知的財産権に関する裁判例

1:混同を生ずるおそれがある商標


知的財産高等裁判所平成29年10月24日判決(判例タイムズ1448号118頁 )

 本件は、第18類「皮革、かばん類、袋物、携帯用化粧道具入れ、かばん金具」を指定商品とする、被告の本件商標登録を無効にすることを求める原告の審決請求について、特許庁がした請求不成立審決の取消しを求める事案である。

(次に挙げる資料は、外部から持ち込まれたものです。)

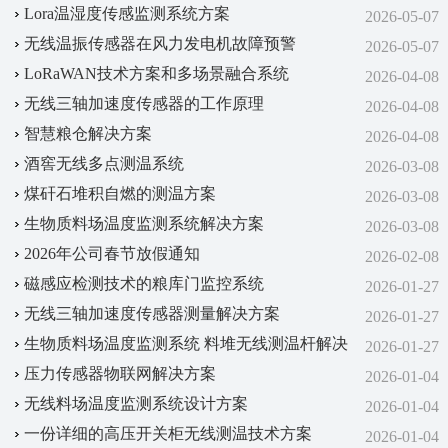
Lora温湿度传感监测系统方案
2026-05-07
无线温振传感器在风力发电机故障预警
2026-05-07
LoRaWAN技术方案‌和‌多场景融合系统‌
2026-04-08
无线三轴加速度传感器的工作原理
2026-04-08
智慧粮仓解决方案
2026-04-08
酒窖无线多点测温系统
2026-03-08
煤矸石堆积自燃的测温方案
2026-03-08
生物质料场温度监测系统解决方案
2026-03-08
2026年公司春节放假通知
2026-02-08
磁感应检测技术的粮库门监控系统
2026-01-27
无线三轴加速度传感器测量解决方案
2026-01-27
生物质料场温度监测系统 料堆无线测温杆解决
2026-01-27
方案
压力传感器物联网解决方案
2026-01-04
无线料场温度监测系统设计方案
2026-01-04
一份详细的高压开关柜无线测温技术方案
2026-01-04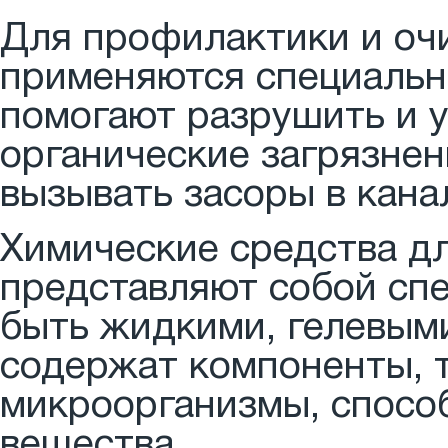
Для профилактики и очи
применяются специальн
помогают разрушить и 
органические загрязнен
вызывать засоры в кана
Химические средства дл
представляют собой спе
быть жидкими, гелевым
содержат компоненты, т
микроорганизмы, спосо
вещества.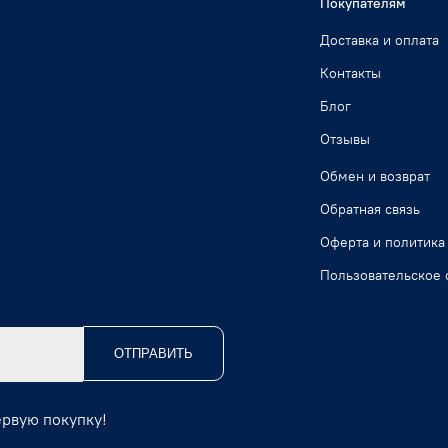
Покупателям
Доставка и оплата
Контакты
Блог
Отзывы
Обмен и возврат
Обратная связь
Оферта и политика
Пользовательское 
ОТПРАВИТЬ
ервую покупку!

 高等裁判所は、「①本件商標は、外観や称呼において引用商標と相違するものの、本件商標からは、豊岡市で生産された柳細工を施した製品という観念を生じ得るものであり、かかる観念は、引用商標の観念と類似すること、②引用商標の表示は、独創性が高いとはいえないものの、引用商標を付した原告商品は、原告の業務を示すものとして周知性を有しており、伝統的工芸品の指定を受け、引用商標が地域団体商標として登録されていること、③本件商標の指定商品は、原告商品と同一又は密接な関連性を有するもので、原告商品と取引者及び需要者が共通することその他被告の本件商標の使用態様及び需要者の注意力等を総合的に考慮すれば、本件商標を指定商品に使用した場合は、これに接した取引者及び需要者に対し、原告の業務に係る「豊岡默杞柳細工」の表示を連想させて、当該商品が原告の構成員又は原告との間に緊密な営業上の関係又は同一の表示による商品化事業を営むグループに属する関係にある営業主の業務に係る商品であると誤信され、商品の出所について誤認を生じさせるとともに、地域団体商標を取得し通商産業大臣から伝統的工芸品に指定された原告の表示の持つ顧客誘引力へのただ乗り(いわゆるフリーライド)やその希釈化(いわゆるダイリューション)を招くという結果を生じかねない。そうすると、本件商標は、商標法4条1項15号にいう「混同を生ずるおそれがある商標」に当たると解するのが相当である。」と判示して、審決を取り消した。